- [SOURCE DOCUMENT]:
>> Begin
Under the extant regulatory framework under FEMA, 1999 and Regulations1 thereunder, the various routes available to residents intending to hedge currency risk are as follows:

  1. Exposure based on underlying contracts

  2. Probable Exposures based on Past Performance

  3. Special Dispensation for SMEs and Individuals

Under (i), the Contracted Exposure route, clients have to submit evidence of underlying foreign currency exposure to AD Cat-I banks at the time of booking the derivative contract. For operational convenience, a maximum period of 15 days is allowed for production of such documents.

2. As announced in the Monetary Policy statement dated September 29th, 2015, after a review of the documentation related requirements for hedging of currency risk under the Contracted Route in the OTC market it is proposed to permit booking of contracts based on actual underlying exposure on self-declaration basis, i.e. without verification of underlying documentary evidence by the AD Cat-I bank, subject to the operational guidelines, terms and conditions given below.

Operational Guidelines, Terms and Conditions

  1. Residents, viz. exporters and importers, may book forex derivative contracts to hedge the currency risk arising out of trade transactions under the Contracted Exposure Route on the basis of self-declaration by the authorized signatory of existence of a valid underlying in terms of currency, amount and tenor to be provided as part of the deal confirmation process.
>> End
- [LISTING]:
>> Begin
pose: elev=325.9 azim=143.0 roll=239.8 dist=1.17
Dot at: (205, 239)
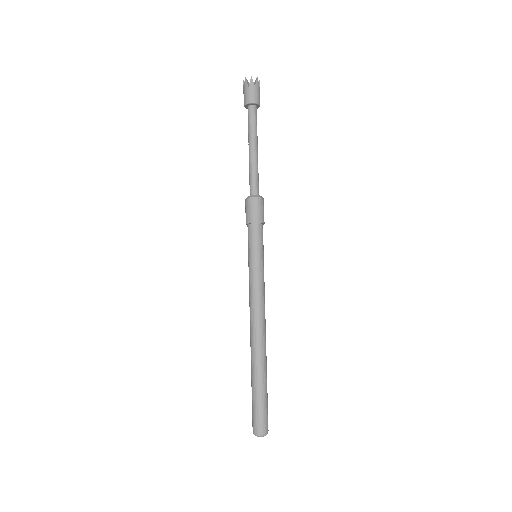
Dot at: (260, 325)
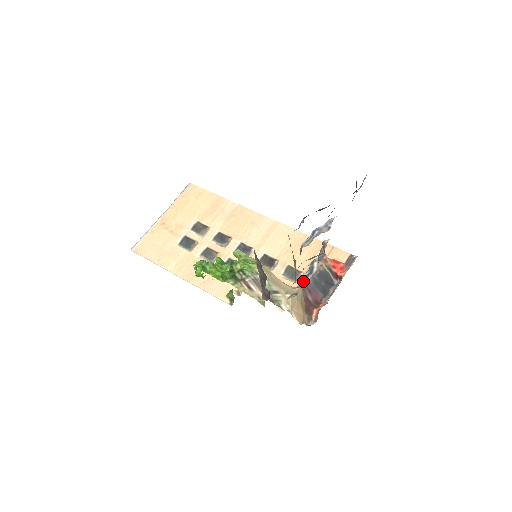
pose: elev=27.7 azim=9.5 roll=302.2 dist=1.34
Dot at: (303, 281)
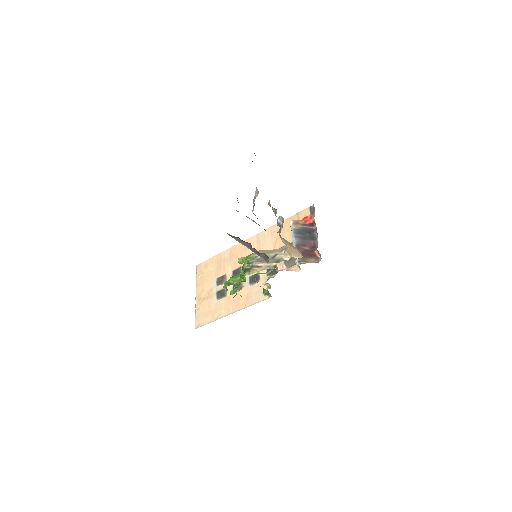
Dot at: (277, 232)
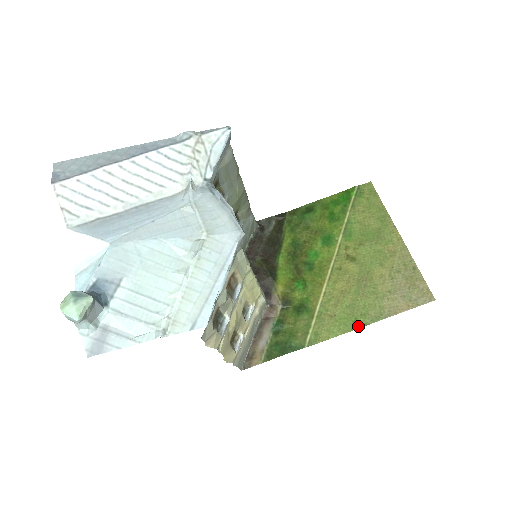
>> End
>> Begin
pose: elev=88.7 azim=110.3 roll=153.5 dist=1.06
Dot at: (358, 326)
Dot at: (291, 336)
>> End
- [PROBLEM REQUIREMENTS]: Retype the passage from the currency hedging text from "1. Residents, viz." to "deal confirmation process.".

- [TASK RESULT]:
1. Residents, viz. exporters and importers, may book forex derivative contracts to hedge the currency risk arising out of trade transactions under the Contracted Exposure Route on the basis of self-declaration by the authorized signatory of existence of a valid underlying in terms of currency, amount and tenor to be provided as part of the deal confirmation process.